TASK INPUT ▸
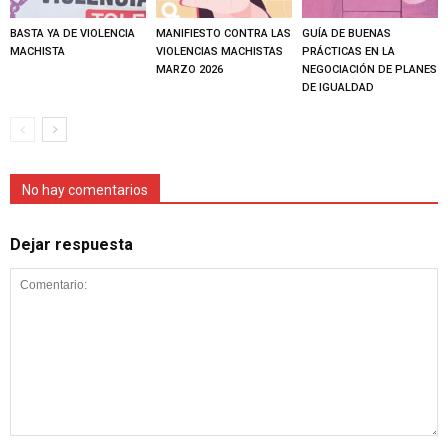
BASTA YA DE VIOLENCIA
MANIFIESTO CONTRA LAS
GUÍA DE BUENAS
MACHISTA
VIOLENCIAS MACHISTAS
PRÁCTICAS EN LA
MARZO 2026
NEGOCIACIÓN DE PLANES
DE IGUALDAD
No hay comentarios
Dejar respuesta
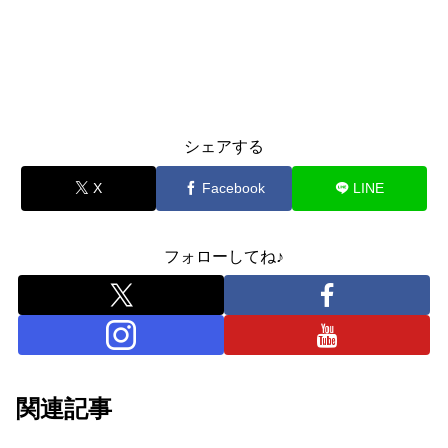
シェアする
X
Facebook
LINE
フォローしてね♪
関連記事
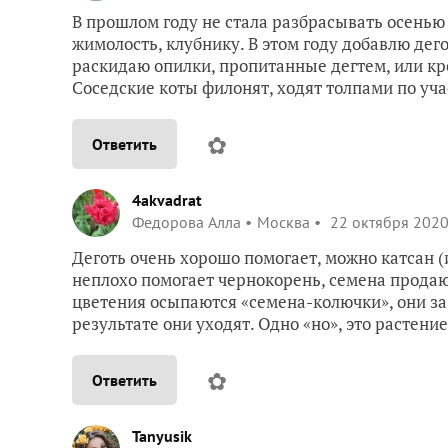
В прошлом году не стала разбрасывать осенью 
жимолость, клубнику. В этом году добавлю дего
раскидаю опилки, пропитанные дегтем, или кр
Соседские коты филонят, ходят толпами по учас
✿
Ответить
4akvadrat
Федорова Алла
Москва
22 октября 2020
Деготь очень хорошо помогает, можно катсан 
неплохо помогает чернокорень, семена продаютс
цветения осыпаются «семена-колючки», они за
результате они уходят. Одно «но», это растени
✿
Ответить
Tanyusik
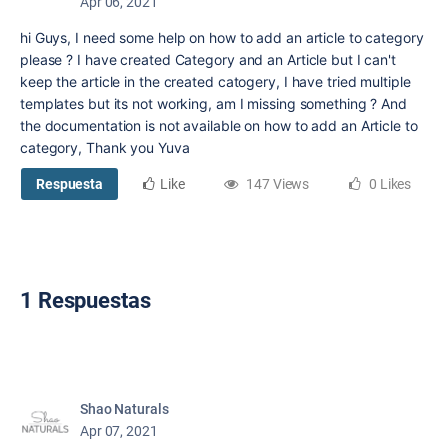
Apr 06, 2021
hi Guys, I need some help on how to add an article to category
please ? I have created Category and an Article but I can't
keep the article in the created catogery, I have tried multiple
templates but its not working, am I missing something ? And
the documentation is not available on how to add an Article to
category, Thank you Yuva
Respuesta
Like
147 Views
0 Likes
1 Respuestas
Shao Naturals
Apr 07, 2021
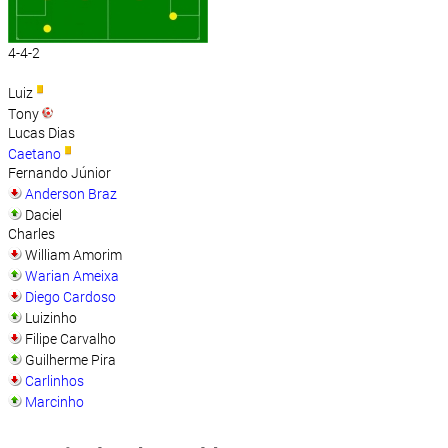
4-4-2
Luiz
Tony
Lucas Dias
Caetano
Fernando Júnior
Anderson Braz
Daciel
Charles
William Amorim
Warian Ameixa
Diego Cardoso
Luizinho
Filipe Carvalho
Guilherme Pira
Carlinhos
Marcinho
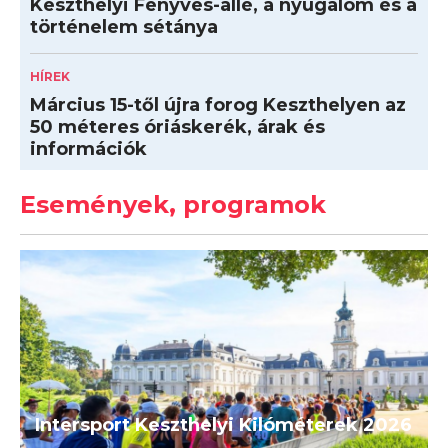
Keszthelyi Fenyves-allé, a nyugalom és a
történelem sétánya
HÍREK
Március 15-től újra forog Keszthelyen az
50 méteres óriáskerék, árak és
információk
Események, programok
Intersport Keszthelyi Kilóméterek 2026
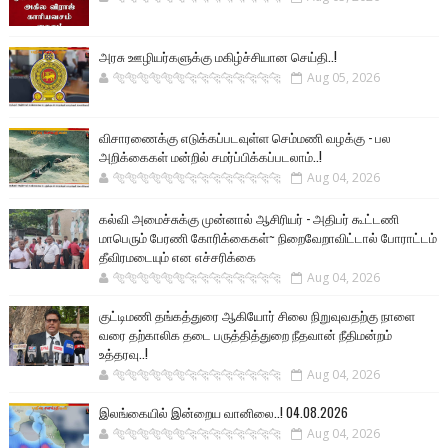
அரசு ஊழியர்களுக்கு மகிழ்ச்சியான செய்தி..!
🐅🐅🐅🐅🐅🐅🐆🐆🐆🐆🐆🐆🐆🐆
Aug 05, 2026
விசாரணைக்கு எடுக்கப்படவுள்ள செம்மணி வழக்கு - பல
அறிக்கைகள் மன்றில் சமர்ப்பிக்கப்படலாம்..!
🐅🐅🐅🐅🐅🐅🐆🐆🐆🐆🐆🐆🐆🐆
Aug 04, 2026
கல்வி அமைச்சுக்கு முன்னால் ஆசிரியர் - அதிபர் கூட்டணி
மாபெரும் பேரணி கோரிக்கைகள்~ நிறைவேறாவிட்டால் போராட்டம்
தீவிரமடையும் என எச்சரிக்கை
🐅🐅🐅🐅🐅🐅🐆🐆🐆🐆🐆🐆🐆🐆
Aug 04, 2026
குட்டிமணி தங்கத்துரை ஆகியோர் சிலை நிறுவுவதற்கு நாளை
வரை தற்காலிக தடை பருத்தித்துறை நீதவான் நீதிமன்றம்
உத்தரவு..!
🐅🐅🐅🐅🐅🐅🐆🐆🐆🐆🐆🐆🐆🐆
Aug 04, 2026
இலங்கையில் இன்றைய வானிலை..! 04.08.2026
🐅🐅🐅🐅🐅🐅🐆🐆🐆🐆🐆🐆🐆🐆
Aug 04, 2026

DIRECTIONS ▸ Show each line of the records above containing "семена".

OUTPUT FOR THIS EXERCISE ▸
неплохо помогает чернокорень, семена продаютс
цветения осыпаются «семена-колючки», они за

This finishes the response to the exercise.